On Fri, Jul 8, 2016 at 11:30 PM, Andrei Borzenkov <arvidj...@gmail.com> wrote:
> 09.07.2016 00:50, Chris Murphy пишет:
>>>
>>> Instead those utilities should employ rootflags=subvol or subvolid to
>>> explicitly use a particular fs tree for rootfs, rather that hide this
>>> fact by using subvolume set-default.
>>
>> The only distro installer I know that works this way out of the box is
>> Fedora/Red Hat's Anaconda. It leaves the default subvolume as 5, but
>> does not install the OS there. Instead each mountpoint is created as a
>> subvolume in that top level, and rootflags kernel parameter and fstab
>> are used to assemble those subvolumes per the FHS virtually. It's
>> completely discoverable, you can follow each step along the way, it's
>> not obscured.
>>
>> The additional benefit is no nested subvolumes.
>>
>
> Does it use grub2? Where /boot/grub is located - on one of those
> snapshots or on partition outside of btrfs control?

GRUB yes. The installer only permits /boot on ext4 due an ancient
grubby (not GRUB) bug [1]. It's not dissimilar to openSUSE where /boot
is on ext4, and Btrfs ends up on encrypted LVM, if you choose to
encrypt. It's rather head shaking but that's the state of affairs.

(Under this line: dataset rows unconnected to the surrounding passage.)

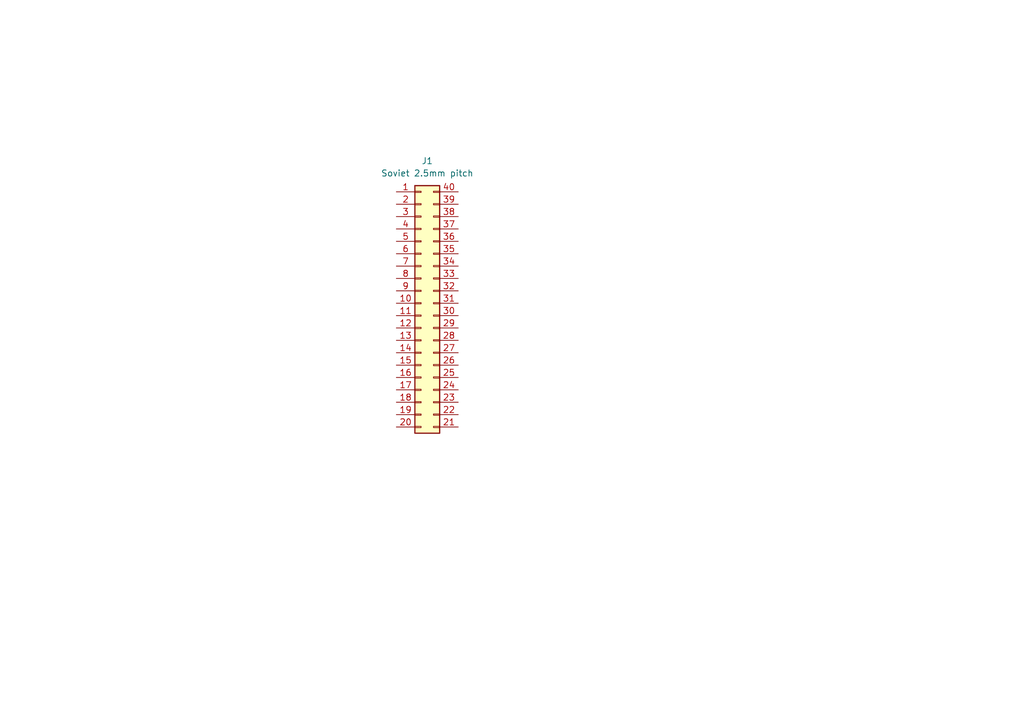
<source format=kicad_sch>
(kicad_sch
	(version 20250114)
	(generator "eeschema")
	(generator_version "9.0")
	(uuid "2f94e9fd-ee18-4cac-9c3b-ecce18831188")
	(paper "A5")
	(title_block
		(title "Soviet 40pin IC Socket")
		(date "21-Apr-2025")
		(rev "A")
		(company "Brett Hallen")
		(comment 1 "www.youtube.com/@Brfff")
	)
	
	(symbol
		(lib_id "Connector_Generic:Conn_02x20_Counter_Clockwise")
		(at 86.36 62.23 0)
		(unit 1)
		(exclude_from_sim no)
		(in_bom yes)
		(on_board yes)
		(dnp no)
		(fields_autoplaced yes)
		(uuid "a2f59584-1018-44c4-a078-226f66862398")
		(property "Reference" "J1"
			(at 87.63 33.02 0)
			(effects
				(font
					(size 1.27 1.27)
				)
			)
		)
		(property "Value" "Soviet 2.5mm pitch"
			(at 87.63 35.56 0)
			(effects
				(font
					(size 1.27 1.27)
				)
			)
		)
		(property "Footprint" "Clueless_Engineer:Soviet_DIP-40_W15.24mm_Socket_LongPads"
			(at 86.36 62.23 0)
			(effects
				(font
					(size 1.27 1.27)
				)
				(hide yes)
			)
		)
		(property "Datasheet" "~"
			(at 86.36 62.23 0)
			(effects
				(font
					(size 1.27 1.27)
				)
				(hide yes)
			)
		)
		(property "Description" "Generic connector, double row, 02x20, counter clockwise pin numbering scheme (similar to DIP package numbering), script generated (kicad-library-utils/schlib/autogen/connector/)"
			(at 86.36 62.23 0)
			(effects
				(font
					(size 1.27 1.27)
				)
				(hide yes)
			)
		)
		(pin "4"
			(uuid "75312afa-b048-4626-8e6d-4c2e0b44775f")
		)
		(pin "3"
			(uuid "098a8424-60ca-4679-b6c6-41c3d25019e1")
		)
		(pin "1"
			(uuid "d5a258ff-dab8-44cd-801c-270bda22c80b")
		)
		(pin "2"
			(uuid "ed3b2e18-7229-41f3-a0d5-c246c751ebfc")
		)
		(pin "32"
			(uuid "ec016d66-13da-41b9-a1b2-dd7b0f15e7f5")
		)
		(pin "31"
			(uuid "a0a9acb5-b681-46f7-a46f-a564d6063b65")
		)
		(pin "30"
			(uuid "8b319d5d-9b24-453e-adbc-97a9f30f5651")
		)
		(pin "29"
			(uuid "94d7e70f-83df-4b76-b43d-567d58089758")
		)
		(pin "28"
			(uuid "06c407e5-cf24-40f9-a589-ba3010b986d5")
		)
		(pin "27"
			(uuid "b8609f96-86a8-4d40-ba83-ddbc3e920c8f")
		)
		(pin "26"
			(uuid "61d8f8a2-0766-45ec-9b8e-45f484beff78")
		)
		(pin "25"
			(uuid "cfcd4020-c1d6-450e-9e38-7cda455ea709")
		)
		(pin "24"
			(uuid "501cc475-e7b3-43e1-a6a2-9c82b4811e93")
		)
		(pin "23"
			(uuid "98c64824-c4d0-4b5f-860b-82d1439579ea")
		)
		(pin "22"
			(uuid "d37eb85c-fc5d-4b76-8be6-166e47555310")
		)
		(pin "39"
			(uuid "6dea520b-5617-4852-848b-1967a9b80ecc")
		)
		(pin "38"
			(uuid "360cbfeb-9c11-4e1e-8552-7286645fa4c0")
		)
		(pin "37"
			(uuid "acf75170-c7d9-4cdf-8f0d-3dfd9f79a693")
		)
		(pin "36"
			(uuid "bf8535d0-ed88-4b77-86c6-73968b5321e1")
		)
		(pin "35"
			(uuid "77c67e37-c52e-4932-94c7-9783709d28ae")
		)
		(pin "34"
			(uuid "87f93ee8-ff69-4a60-967e-5783fc1a98cb")
		)
		(pin "33"
			(uuid "47419bfb-c1e2-4f40-a0a1-aad39696513d")
		)
		(pin "15"
			(uuid "7d01147c-afdf-4b9e-ab48-6fa449b5deb1")
		)
		(pin "16"
			(uuid "c2ed4352-d377-4ab0-a986-f3dd5f0e727a")
		)
		(pin "17"
			(uuid "3b20fdc5-6358-40b0-a851-fefe8060263a")
		)
		(pin "18"
			(uuid "5a4ff469-6963-44ce-a929-3dcb64308efc")
		)
		(pin "19"
			(uuid "eca256d7-4a48-4d6d-b024-7a739974634f")
		)
		(pin "20"
			(uuid "71b707e8-5163-40ff-aa76-b6e1ebd70b00")
		)
		(pin "40"
			(uuid "bf84d4c1-8e9e-49aa-b516-1b583a6a8886")
		)
		(pin "21"
			(uuid "0fa4bc11-516f-4887-bfca-704aeb1494a7")
		)
		(pin "5"
			(uuid "08fc21fd-0f09-407c-a5d8-e3b4fd4d5aa7")
		)
		(pin "6"
			(uuid "71074d1b-a035-4ee0-b317-6c36b6196804")
		)
		(pin "7"
			(uuid "7d1a0b75-71e6-49cb-a966-8b8a284322fb")
		)
		(pin "8"
			(uuid "ce98b85a-dc76-469c-8b26-44f8b7fb1d38")
		)
		(pin "9"
			(uuid "9fe74354-0f50-4a38-872e-1f90efa11abf")
		)
		(pin "10"
			(uuid "36ef84d5-2114-45a2-9064-4a2f7f1e49a5")
		)
		(pin "11"
			(uuid "a542ea26-9022-49c9-9b50-22e9c67982bf")
		)
		(pin "12"
			(uuid "9688b466-4e83-40a1-973b-12b8ed826767")
		)
		(pin "13"
			(uuid "4a44b8b2-dc5c-43e7-9088-9fa34d9f80d6")
		)
		(pin "14"
			(uuid "68defdf0-eef5-4aef-b0fc-39155128b258")
		)
		(instances
			(project ""
				(path "/2f94e9fd-ee18-4cac-9c3b-ecce18831188"
					(reference "J1")
					(unit 1)
				)
			)
		)
	)
	(sheet_instances
		(path "/"
			(page "1")
		)
	)
	(embedded_fonts no)
)

</source>
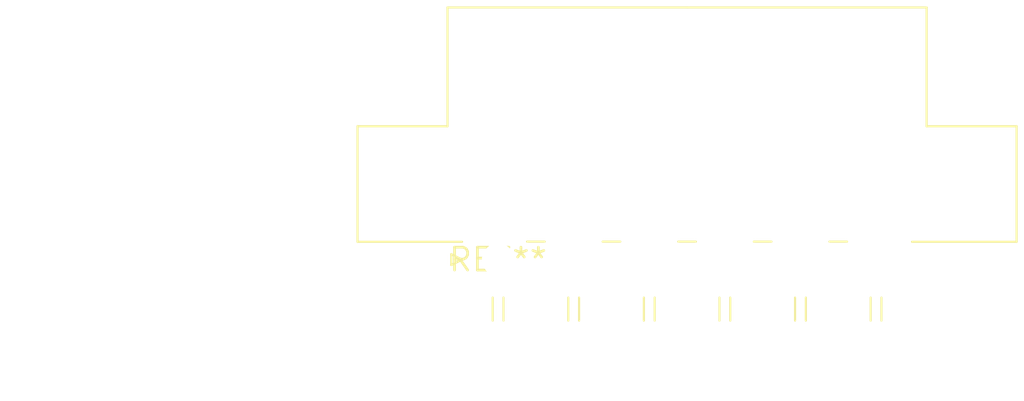
<source format=kicad_pcb>
(kicad_pcb (version 20240108) (generator pcbnew)

  (general
    (thickness 1.6)
  )

  (paper "A4")
  (layers
    (0 "F.Cu" signal)
    (31 "B.Cu" signal)
    (32 "B.Adhes" user "B.Adhesive")
    (33 "F.Adhes" user "F.Adhesive")
    (34 "B.Paste" user)
    (35 "F.Paste" user)
    (36 "B.SilkS" user "B.Silkscreen")
    (37 "F.SilkS" user "F.Silkscreen")
    (38 "B.Mask" user)
    (39 "F.Mask" user)
    (40 "Dwgs.User" user "User.Drawings")
    (41 "Cmts.User" user "User.Comments")
    (42 "Eco1.User" user "User.Eco1")
    (43 "Eco2.User" user "User.Eco2")
    (44 "Edge.Cuts" user)
    (45 "Margin" user)
    (46 "B.CrtYd" user "B.Courtyard")
    (47 "F.CrtYd" user "F.Courtyard")
    (48 "B.Fab" user)
    (49 "F.Fab" user)
    (50 "User.1" user)
    (51 "User.2" user)
    (52 "User.3" user)
    (53 "User.4" user)
    (54 "User.5" user)
    (55 "User.6" user)
    (56 "User.7" user)
    (57 "User.8" user)
    (58 "User.9" user)
  )

  (setup
    (pad_to_mask_clearance 0)
    (pcbplotparams
      (layerselection 0x00010fc_ffffffff)
      (plot_on_all_layers_selection 0x0000000_00000000)
      (disableapertmacros false)
      (usegerberextensions false)
      (usegerberattributes false)
      (usegerberadvancedattributes false)
      (creategerberjobfile false)
      (dashed_line_dash_ratio 12.000000)
      (dashed_line_gap_ratio 3.000000)
      (svgprecision 4)
      (plotframeref false)
      (viasonmask false)
      (mode 1)
      (useauxorigin false)
      (hpglpennumber 1)
      (hpglpenspeed 20)
      (hpglpendiameter 15.000000)
      (dxfpolygonmode false)
      (dxfimperialunits false)
      (dxfusepcbnewfont false)
      (psnegative false)
      (psa4output false)
      (plotreference false)
      (plotvalue false)
      (plotinvisibletext false)
      (sketchpadsonfab false)
      (subtractmaskfromsilk false)
      (outputformat 1)
      (mirror false)
      (drillshape 1)
      (scaleselection 1)
      (outputdirectory "")
    )
  )

  (net 0 "")

  (footprint "Molex_Mini-Fit_Jr_5569-12A1_2x06_P4.20mm_Horizontal" (layer "F.Cu") (at 0 0))

)

</source>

> Does it support booting from previous read-only snapshot directly and/or
> rollback to previous snapshot?

Not by default. Snapper is in the repos.

It looks like the future of rollbacks on Fedora is to not do snapshots
at all, but to deploy binaries using rpm-ostree which provides atomic
OS updates on any file system. The update is only ever applied to a
new tree, not the currently active tree, so if the update fails that
new tree is just deleted, it's never even attempted for reboot. Some
of the directories, most notably /usr, are always read-only. Basically
this is a kind of stateless and therefore resettable machine. As far
as I know there are no optimizations for Btrfs, where either snapshots
or reflinks could be employed instead of depending on hardlinks.